An old show business
maxim admonishes, “Leave them laughing when they go.” So it was on this
occasion with the final work on the program, Jacques Ibert’s wild, six-movement
romp from 1929, Divertissement. The
orchestra was clearly very eager to embark on this frenetic excursion into
musical eclecticism that included some mild skewering of works by Jacques
Offenbach and Johann Strauss Jr. It all ended with a zany evocation of a
Keystone Kops chase scene, complete with Maestro Zimmermann frantically blowing
a police whistle. And so yes, mission accomplished. We left laughing.
Something else,
however, lingered long after. Despite all of the evening’s boisterous,
tweak-your-nose humor, I was left remembering, thankfully, the evening’s most quietly compelling performance –
the second (Andante) movement of Dmitri
Shostakovitch’s Concerto for Piano and Orchestra No.2, composed for his son,
Maxim, in 1957.

- Raw data -
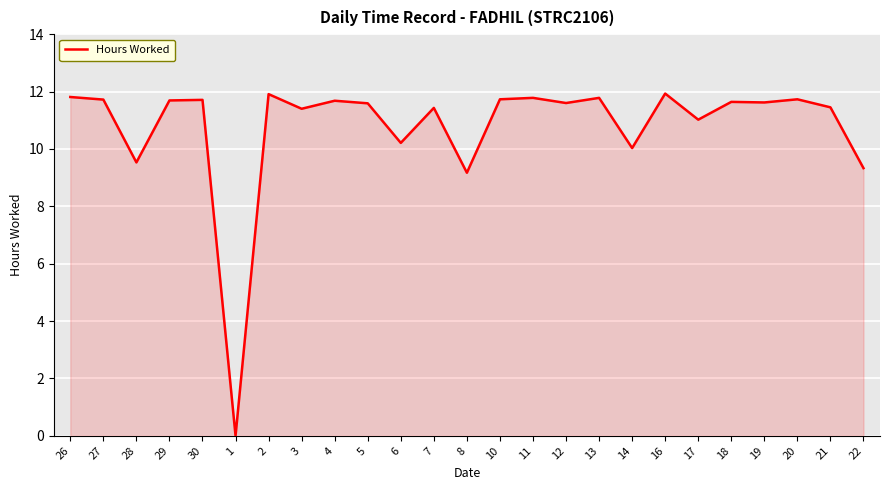

The value at 22 is 12.5. True or false?

False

- Required action 1 -
Please answer these questions using the concert review:
(a) In what year did Jacques Ibert write Divertissement?
(b) What did Maestro Zimmermann blow during the chase scene?
(c) For whom did Shostakovitch compose his Concerto for Piano and Orchestra No.2?
- Required action 2 -
Carry on the concert review from its final sentence.
The listing has no role in this exercise.

- Response box 1 -
(a) 1929
(b) A police whistle
(c) His son, Maxim

- Response box 2 -
Before the
intermission, pianist Jeffrey Biegel had regaled us with an utterly stunning
rendition of the work, which is for the most part playful, untroubled, and
certainly witty. Biegel’s virtuosity was breathtaking, his technique in
executing the work’s lavish trills and muscular arpeggiations clear, concise,
and thrilling throughout. But it’s the second movement – ironically, anything
but humorous – that lifted me up into Biegel’s mesmerizing state of impassioned
lyricism. In this protracted moment of emotive profundity, his playing was a
warm, slow pouring out of rapturous grace.